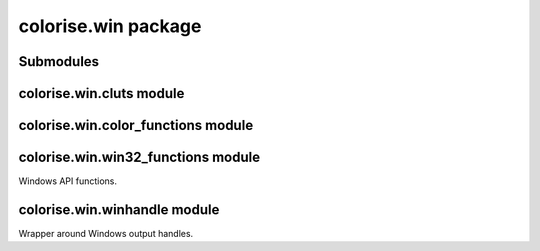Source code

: colorise.win package
====================

Submodules
----------

colorise.win.cluts module
-------------------------

.. py:module:: colorise.win.cluts
   :platform: Windows

.. py:function:: get_clut(color_count)

   Return the appropriate color look-up table.

.. py:function:: to_codes(bg, color, attributes)

   Convert a set of attributes to Windows character attributes.

.. py:function:: color_from_name(name, color_count, bg, attributes)

   Return the color value and color count for a given color name.

.. py:function:: color_from_index(idx, color_count, bg, attributes)

   Return the color value and color count for a given color index.

.. py:function:: get_rgb_color(color_count, bg, rgb, attributes)

   Get the color for an RGB triple or approximate it if necessary.

colorise.win.color\_functions module
------------------------------------

.. py:module:: colorise.win.color_functions
   :platform: Windows

.. py:function:: num_colors()
   
   Get the number of colors supported by the terminal.

.. py:function:: reset_color(file=sys.stdout)

   Reset all colors and attributes.

.. py:function:: or_bit_flags(\*bit_flags)

   Bitwise OR together a list of bitflags into a single flag.

.. py:function:: set_color(fg=None, bg=None, attributes=[], file=sys.stdout)

   Set color and attributes in the terminal.

.. py:function:: redefine_colors(color_map, file=sys.stdout)

   Redefine the base console colors with a new mapping.

colorise.win.win32_functions module
------------------------------------

Windows API functions.

.. py:module:: colorise.win.win32_functions
   :platform: Windows

.. py:function:: isatty(handle)

   Check if a handle is a valid console handle.

   For example, if a handle is redirected to a file, it is not a valid console
   handle and all win32 console API calls will fail.

.. py:function:: can_redefine_colors()

   Return whether the terminal allows redefinition of colors.

.. py:function:: create_std_handle(handle_id)

   Create a Windows standard handle from an identifier.

.. py:function:: get_win_handle(target)

   Return the Windows handle corresponding to a Python handle.
   
.. py:function:: get_windows_clut()

   Query and return the internal Windows color look-up table.
   
.. py:function:: enable_virtual_terminal_processing(handle)

   Enable Windows processing of ANSI escape sequences.
   
.. py:function:: restore_console_mode(handle, restore_mode)

   Restore the console mode for a handle to its original mode.

.. py:function:: restore_console_modes()

   Restore console modes for stdout and stderr to their original mode.

.. py:function:: can_interpret_ansi(file)

   Return True if the Windows console can interpret ANSI escape codes.

.. py:function:: set_console_text_attribute(handle, flags)

   Set the console's text attributes.
   
.. py:function:: encode_rgb_tuple(rgb)

   Hexadecimally encode an rgb tuple as 0xbbggrr.

.. py:function:: redefine_colors(color_map, file=sys.stdout)

   Redefine the base console colors with a new mapping.

   This only redefines the 8 colors in the console and changes all text in the
   console that already uses the logical names. E.g. if 'red' is mapped to the
   color red and this function changes it to another color, all text in 'red'
   will be rendered with this new color, even though it may already have been
   written to the console.

colorise.win.winhandle module
------------------------------------

Wrapper around Windows output handles.

.. py:module:: colorise.win.winhandle
   :platform: Windows

.. py:class:: WinHandle

   Represents a Windows stream handle.

.. py:method:: __init__(handle)

   Initialise the Windows handle.

.. py:method:: validate(handle)

   :classmethod:

   Check if a handle is valid to colorise.

.. py:method:: from_sys_handle(syshandle)

   :classmethod:

   Return the handle identifier for a python handle.

.. py:method:: get_nonconsole_handle(handle)

   :classmethod:

   Get a handle that works for non-console output streams.

.. py:method:: valid()

   :property:

   Return True if the handle is valid, False otherwise.

.. py:method:: value()

   :property:

   Return the internal Windows handle value.

.. py:method:: is_console_handle()

   :property:

   :getter: If the handle is a valid console handle.
   :setter: Set if a handle is a valid console handle or not.

.. py:method:: fg()

    :property:

    :getter: Return the current foreground color set for the handle.
    :setter: Set the current foreground color.

.. py:method:: bg()

    :property:

    :getter: Return the current background color set for the handle.
    :setter: Set the current background color.

.. py:method:: default_fg()

    :property:

    :getter: Return the default foreground color set for the handle.
    :setter: Set the default foreground color.

.. py:method:: default_bg()

    :property:

    :getter: Return the default background color set for the handle.
    :setter: Set the default background color.

.. py:method:: console_mode()

   :property:

   :getter: Return the current console mode for the handle.
   :setter: Set the current console mode for the handle.

.. py:method:: __str__()

   Convert the handle to its string representation.

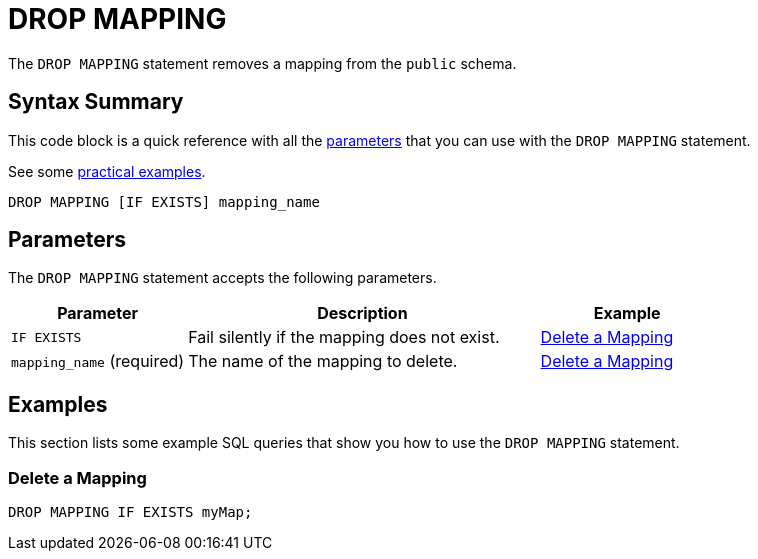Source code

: = DROP MAPPING
:description: The DROP MAPPING statement removes a mapping from the `public` schema.

The `DROP MAPPING` statement removes a mapping from the `public` schema.

== Syntax Summary

This code block is a quick reference with all the <<parameters, parameters>> that you can use with the `DROP MAPPING` statement.

See some <<examples, practical examples>>.

[source,sql]
----
DROP MAPPING [IF EXISTS] mapping_name
----

== Parameters

The `DROP MAPPING` statement accepts the following parameters.

[cols="1a,2a,1a"]
|===
|Parameter | Description | Example

|`IF EXISTS`
|Fail silently if the mapping does not exist.
|<<delete-a-mapping, Delete a Mapping>>

|`mapping_name` (required)
|The name of the mapping to delete.
|<<delete-a-mapping, Delete a Mapping>>

|===

== Examples

This section lists some example SQL queries that show you how to use the `DROP MAPPING` statement.

=== Delete a Mapping

[source,sql]
----
DROP MAPPING IF EXISTS myMap;
----
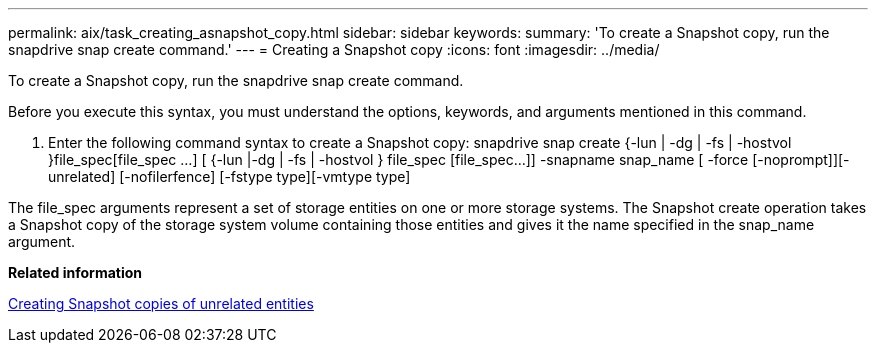 ---
permalink: aix/task_creating_asnapshot_copy.html
sidebar: sidebar
keywords: 
summary: 'To create a Snapshot copy, run the snapdrive snap create command.'
---
= Creating a Snapshot copy
:icons: font
:imagesdir: ../media/

[.lead]
To create a Snapshot copy, run the snapdrive snap create command.

Before you execute this syntax, you must understand the options, keywords, and arguments mentioned in this command.

. Enter the following command syntax to create a Snapshot copy: snapdrive snap create {-lun | -dg | -fs | -hostvol }file_spec[file_spec ...] [ {-lun |-dg | -fs | -hostvol } file_spec [file_spec...]] -snapname snap_name [ -force [-noprompt]][-unrelated] [-nofilerfence] [-fstype type][-vmtype type]

The file_spec arguments represent a set of storage entities on one or more storage systems. The Snapshot create operation takes a Snapshot copy of the storage system volume containing those entities and gives it the name specified in the snap_name argument.

*Related information*

xref:concept_creating_snapshotcopies_of_unrelatedentities.adoc[Creating Snapshot copies of unrelated entities]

> **What to work on**:
Each record must appear again exactly as written above, without its pictures.

> **Response to this exercise**:
Source code

: colorise.win package
====================

Submodules
----------

colorise.win.cluts module
-------------------------

.. py:module:: colorise.win.cluts
   :platform: Windows

.. py:function:: get_clut(color_count)

   Return the appropriate color look-up table.

.. py:function:: to_codes(bg, color, attributes)

   Convert a set of attributes to Windows character attributes.

.. py:function:: color_from_name(name, color_count, bg, attributes)

   Return the color value and color count for a given color name.

.. py:function:: color_from_index(idx, color_count, bg, attributes)

   Return the color value and color count for a given color index.

.. py:function:: get_rgb_color(color_count, bg, rgb, attributes)

   Get the color for an RGB triple or approximate it if necessary.

colorise.win.color\_functions module
------------------------------------

.. py:module:: colorise.win.color_functions
   :platform: Windows

.. py:function:: num_colors()
   
   Get the number of colors supported by the terminal.

.. py:function:: reset_color(file=sys.stdout)

   Reset all colors and attributes.

.. py:function:: or_bit_flags(\*bit_flags)

   Bitwise OR together a list of bitflags into a single flag.

.. py:function:: set_color(fg=None, bg=None, attributes=[], file=sys.stdout)

   Set color and attributes in the terminal.

.. py:function:: redefine_colors(color_map, file=sys.stdout)

   Redefine the base console colors with a new mapping.

colorise.win.win32_functions module
------------------------------------

Windows API functions.

.. py:module:: colorise.win.win32_functions
   :platform: Windows

.. py:function:: isatty(handle)

   Check if a handle is a valid console handle.

   For example, if a handle is redirected to a file, it is not a valid console
   handle and all win32 console API calls will fail.

.. py:function:: can_redefine_colors()

   Return whether the terminal allows redefinition of colors.

.. py:function:: create_std_handle(handle_id)

   Create a Windows standard handle from an identifier.

.. py:function:: get_win_handle(target)

   Return the Windows handle corresponding to a Python handle.
   
.. py:function:: get_windows_clut()

   Query and return the internal Windows color look-up table.
   
.. py:function:: enable_virtual_terminal_processing(handle)

   Enable Windows processing of ANSI escape sequences.
   
.. py:function:: restore_console_mode(handle, restore_mode)

   Restore the console mode for a handle to its original mode.

.. py:function:: restore_console_modes()

   Restore console modes for stdout and stderr to their original mode.

.. py:function:: can_interpret_ansi(file)

   Return True if the Windows console can interpret ANSI escape codes.

.. py:function:: set_console_text_attribute(handle, flags)

   Set the console's text attributes.
   
.. py:function:: encode_rgb_tuple(rgb)

   Hexadecimally encode an rgb tuple as 0xbbggrr.

.. py:function:: redefine_colors(color_map, file=sys.stdout)

   Redefine the base console colors with a new mapping.

   This only redefines the 8 colors in the console and changes all text in the
   console that already uses the logical names. E.g. if 'red' is mapped to the
   color red and this function changes it to another color, all text in 'red'
   will be rendered with this new color, even though it may already have been
   written to the console.

colorise.win.winhandle module
------------------------------------

Wrapper around Windows output handles.

.. py:module:: colorise.win.winhandle
   :platform: Windows

.. py:class:: WinHandle

   Represents a Windows stream handle.

.. py:method:: __init__(handle)

   Initialise the Windows handle.

.. py:method:: validate(handle)

   :classmethod:

   Check if a handle is valid to colorise.

.. py:method:: from_sys_handle(syshandle)

   :classmethod:

   Return the handle identifier for a python handle.

.. py:method:: get_nonconsole_handle(handle)

   :classmethod:

   Get a handle that works for non-console output streams.

.. py:method:: valid()

   :property:

   Return True if the handle is valid, False otherwise.

.. py:method:: value()

   :property:

   Return the internal Windows handle value.

.. py:method:: is_console_handle()

   :property:

   :getter: If the handle is a valid console handle.
   :setter: Set if a handle is a valid console handle or not.

.. py:method:: fg()

    :property:

    :getter: Return the current foreground color set for the handle.
    :setter: Set the current foreground color.

.. py:method:: bg()

    :property:

    :getter: Return the current background color set for the handle.
    :setter: Set the current background color.

.. py:method:: default_fg()

    :property:

    :getter: Return the default foreground color set for the handle.
    :setter: Set the default foreground color.

.. py:method:: default_bg()

    :property:

    :getter: Return the default background color set for the handle.
    :setter: Set the default background color.

.. py:method:: console_mode()

   :property:

   :getter: Return the current console mode for the handle.
   :setter: Set the current console mode for the handle.

.. py:method:: __str__()

   Convert the handle to its string representation.

Source code

: = DROP MAPPING
:description: The DROP MAPPING statement removes a mapping from the `public` schema.

The `DROP MAPPING` statement removes a mapping from the `public` schema.

== Syntax Summary

This code block is a quick reference with all the <<parameters, parameters>> that you can use with the `DROP MAPPING` statement.

See some <<examples, practical examples>>.

[source,sql]
----
DROP MAPPING [IF EXISTS] mapping_name
----

== Parameters

The `DROP MAPPING` statement accepts the following parameters.

[cols="1a,2a,1a"]
|===
|Parameter | Description | Example

|`IF EXISTS`
|Fail silently if the mapping does not exist.
|<<delete-a-mapping, Delete a Mapping>>

|`mapping_name` (required)
|The name of the mapping to delete.
|<<delete-a-mapping, Delete a Mapping>>

|===

== Examples

This section lists some example SQL queries that show you how to use the `DROP MAPPING` statement.

=== Delete a Mapping

[source,sql]
----
DROP MAPPING IF EXISTS myMap;
----
 ---
permalink: aix/task_creating_asnapshot_copy.html
sidebar: sidebar
keywords: 
summary: 'To create a Snapshot copy, run the snapdrive snap create command.'
---
= Creating a Snapshot copy
:icons: font
:imagesdir: ../media/

[.lead]
To create a Snapshot copy, run the snapdrive snap create command.

Before you execute this syntax, you must understand the options, keywords, and arguments mentioned in this command.

. Enter the following command syntax to create a Snapshot copy: snapdrive snap create {-lun | -dg | -fs | -hostvol }file_spec[file_spec ...] [ {-lun |-dg | -fs | -hostvol } file_spec [file_spec...]] -snapname snap_name [ -force [-noprompt]][-unrelated] [-nofilerfence] [-fstype type][-vmtype type]

The file_spec arguments represent a set of storage entities on one or more storage systems. The Snapshot create operation takes a Snapshot copy of the storage system volume containing those entities and gives it the name specified in the snap_name argument.

*Related information*

xref:concept_creating_snapshotcopies_of_unrelatedentities.adoc[Creating Snapshot copies of unrelated entities]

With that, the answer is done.